Only Australia, with 13 players present, is better represented in terms of overseas berths but unlike their longstanding rival, England’s dozen have been snapped up without a single coach from their country in place. On paper this could be viewed as a source of national pride however, given the tournament’s direct clash with the start of the spring-to-autumn county cricket season, they must still contend with disapproval from some quarters.

Some of this will doubtless stem from the fact that five of the above are yet to get a game. Moeen is among them, a player whom Worcestershire would love to have as they start life back in Division One, and whose recent demotion from the Test side is unlikely to be brief while he remains sat in the RCB dugout. His team-mate Woakes, similarly left out of England’s last Test in New Zealand, has been used in Bangalore’s four overseas slots to date but if he is recalled early, before the series with Pakistan, it will be in expectation rather than recent red-ball form.

To say that he or others will benefit only financially from the experience would be wrong, however. Where once the IPL went on reputation and brand-value above specific Twenty20 skills – leaving the quality questionable at times – the analysis that goes into each team’s pick is now deep and from the two matches The Spin has attended – RCB’s home games against Kings XI Punjab and Rajasthan Royals – the cricket has, truth be told, been pretty impressive.

On Friday Virat Kohli was left with the look of a man flummoxed by a street magician when Mujeeb Zadran, an exciting 17-year-old Afghani mystery spinner, lit up the bails when teasing a googly through his gate. But Umesh Yadav had earlier sent down a fearsome spell to remove three Kings XI batsmen, including Aaron Finch and Yuvraj Singh, in the space of an over, to set up the low-scoring home victory via the blade of Kohli’s fellow galactico, AB de Villiers.

Sunday’s match saw all grass removed from the pitch at the Chinaswammy and a run-fest unfold, with Kohli’s fastest IPL half-century – a 26-ball masterclass of pure cricket shots – unable to undo the earlier damage inflicted by Sanju Samson’s unbeaten 45-ball 92 in which 10 sixes were again stroked, rather than larruped, over the rope.

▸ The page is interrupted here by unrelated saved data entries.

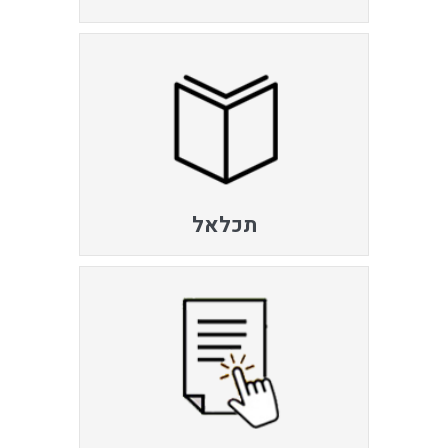
תכלאל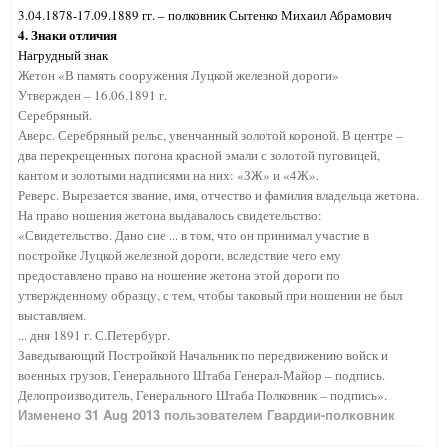
3.04.1878-17.09.1889 гг. – полковник Сытенко Михаил Абрамович
4. Знаки отличия
Нагрудный знак
Жетон «В память сооружения Луцкой железной дороги»
Утвержден – 16.06.1891 г.
Серебряный.
Аверс. Серебряный рельс, увенчанный золотой короной. В центре –
два перекрещенных погона красной эмали с золотой пуговицей,
кантом и золотыми надписями на них: «ЗЖ» и «4Ж».
Реверс. Вырезается звание, имя, отчество и фамилия владельца жетона.
На право ношения жетона выдавалось свидетельство:
«Свидетельство. Дано сие ... в том, что он принимал участие в
постройке Луцкой железной дороги, вследствие чего ему
предоставлено право на ношение жетона этой дороги по
утвержденному образцу, с тем, чтобы таковый при ношении не был
выставляем.
... дня 1891 г. С.Петербург.
Заведывающий Постройкой Начальник по передвижению войск и
военных грузов, Генерального Штаба Генерал-Майор – подпись.
Делопроизводитель, Генерального Штаба Полковник – подпись».
Изменено
31 Aug 2013
пользователем Гвардии-полковник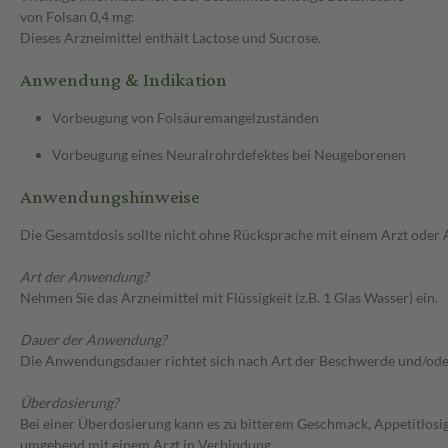
von Folsan 0,4 mg:
Dieses Arzneimittel enthält Lactose und Sucrose.
Anwendung & Indikation
Vorbeugung von Folsäuremangelzuständen
Vorbeugung eines Neuralrohrdefektes bei Neugeborenen
Anwendungshinweise
Die Gesamtdosis sollte nicht ohne Rücksprache mit einem Arzt oder
Art der Anwendung?
Nehmen Sie das Arzneimittel mit Flüssigkeit (z.B. 1 Glas Wasser) ein.
Dauer der Anwendung?
Die Anwendungsdauer richtet sich nach Art der Beschwerde und/ode
Überdosierung?
Bei einer Überdosierung kann es zu bitterem Geschmack, Appetitlosi
umgehend mit einem Arzt in Verbindung.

English interest briefly peaked in a mini-duel between Buttler and Woakes, which saw the former heave a slower ball into the stands but the latter win out when a fast, low full toss was thumped to Kohli at mid-off.

The English players are also enthusing about the knowledge they are soaking up off the field too. Buttler says he is tapping into the cricket brain of Shane Warne, his team mentor, at every opportunity given it is “on a different level”, while Woakes has had his mind blown by RCB’s number two batting coach, Trent Woodhill, as regards a new approach to power-hitting.

And what are the bowlers learning? To mildly censor the answer offered by one such weary protagonist, in Twenty20 you’re either a king or a Canute. Whether you like it or not, English cricket is no longer the latter when it comes to the IPL.